The molecular pathogenesis of PETs seems largely different from that of pancreatic adenocarcinoma (Fig. 1), confirming PETs as a distinct entity with a peculiar molecular background.
Indeed, the most typical and frequent molecular abnormalities occur in the MEN1 gene, whose role needs further investigation, especially regarding the mechanisms leading to alteration of protein distribution in sporadic PETs. The dysregulation of the PI3K/AKT/mTOR signalling pathway at some level, due to mutations, loss or decreased activity of the TSGs PTEN or TSC, or to overexpression of upstream genes, appears to be another typical molecular signature in PETs, which has a prognostic relevance.

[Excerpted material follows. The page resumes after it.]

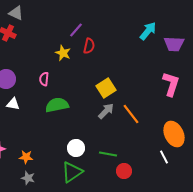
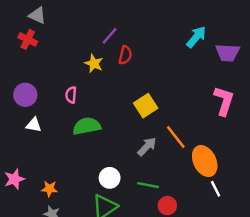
gray arrow: (106, 111) -> (147, 147), moved
orange ellipse: (174, 134) -> (205, 161), moved

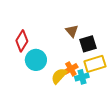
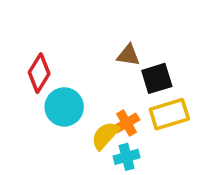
brown triangle: (72, 31) -> (128, 55), turned -40
cyan cross: (82, 77) -> (127, 157), moved

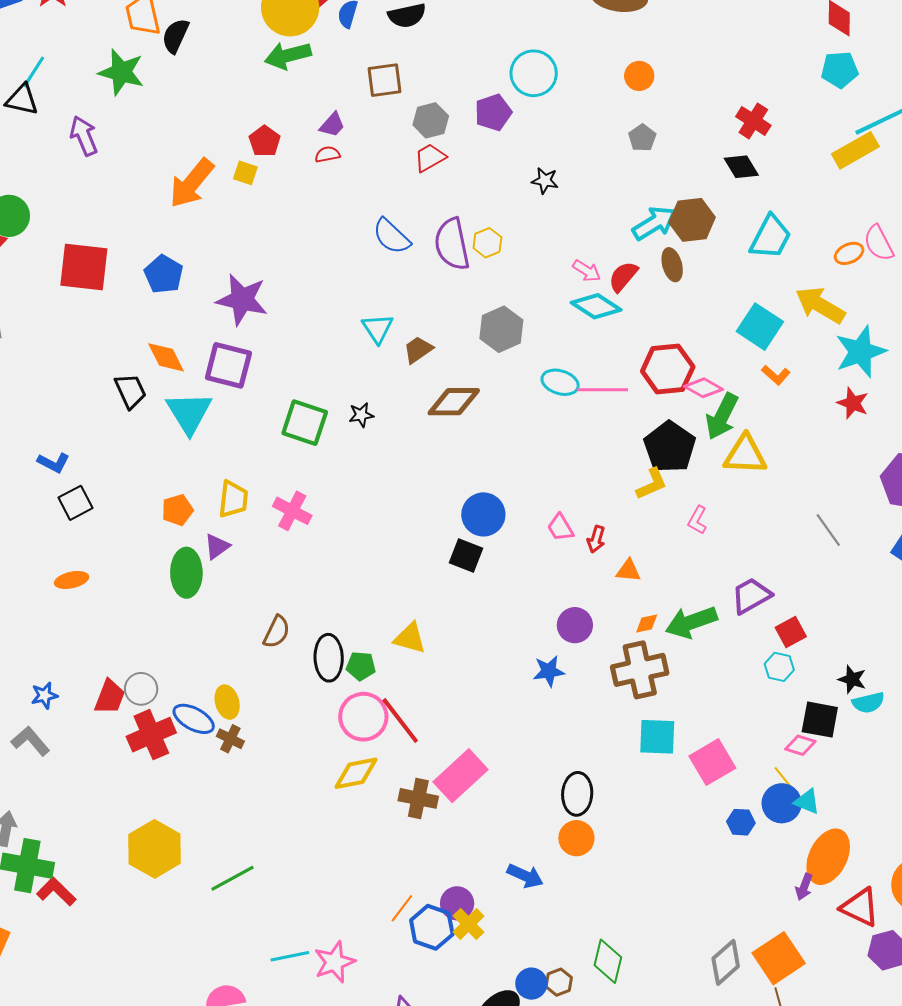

These findings are in line with the results of a recent large-scale mutational analysis reported by Jiao et al. (2011), where somatic mutations in MEN1 and mTOR pathway genes emerged as the most frequent molecular events in PETs. In this study, the most frequent mutations (43% of PETs) were in the DAXX or ATRX genes; DAXX is a histone chaperone and the ATRX–DAXX complex assembles histones. These mutations affect telomere lengthening and genome stability but do not seem related with patient prognosis.
Some of these reported molecular alterations may prove important as a rationale for therapies with targeted agents. Two large phase 3, multicentre, double-blind, randomised, placebo-controlled trials testing the mTOR inhibitor everolimus (Afinitor, Novartis) and the multi-tyrosine kinase inhibitor sunitinib (Sutent, Pfizer) in malignant PETs were recently published, showing positive significant results in terms of tumour response and overall survival (sunitinib) and progression-free survival (everolimus) (Raymond et al. 2011, Yao et al. 2011); both these drugs have been approved by the US Food and Drug Administration for the treatment of progressive, unresectable, locally advanced or metastatic PETs. However, molecular or surrogate markers able to predict the response of PET patients to treatment with either Afinitor or Sutent are not available, and the capacity of PET cells to develop escape pathways that evoke pro-survival feedback responses and the existence of crosstalk between different molecular pathways in this cancer type have been poorly investigated. In this view, a role for the Src pathway in PET cells deserves further investigation. Interestingly, a very recent paper underlined a relevant role for Src in stem cells isolated from intestinal carcinoid cells, further suggesting that this pathway may prove specifically relevant for neuroendocrine tumours (Gaur et al. 2011).
It is likely that, in the next decade, a more extensive application of new (or ‘next generation’) DNA sequencing technologies (Ding et al. 2010) will be able to characterise the individual patient's disease and to determine potential treatment modalities in PETs too. In this future scenario, sequencing of many tumours will allow an evaluation beyond individual genes to the consideration of pathways that may be ‘druggable’ in PETs.
Declaration of interest
The authors declare that there is no conflict of interest that could be perceived as prejudicing the impartiality of the review reported.
This review is funded by ITANET (Italian Association for Neuroendocrine Tumours).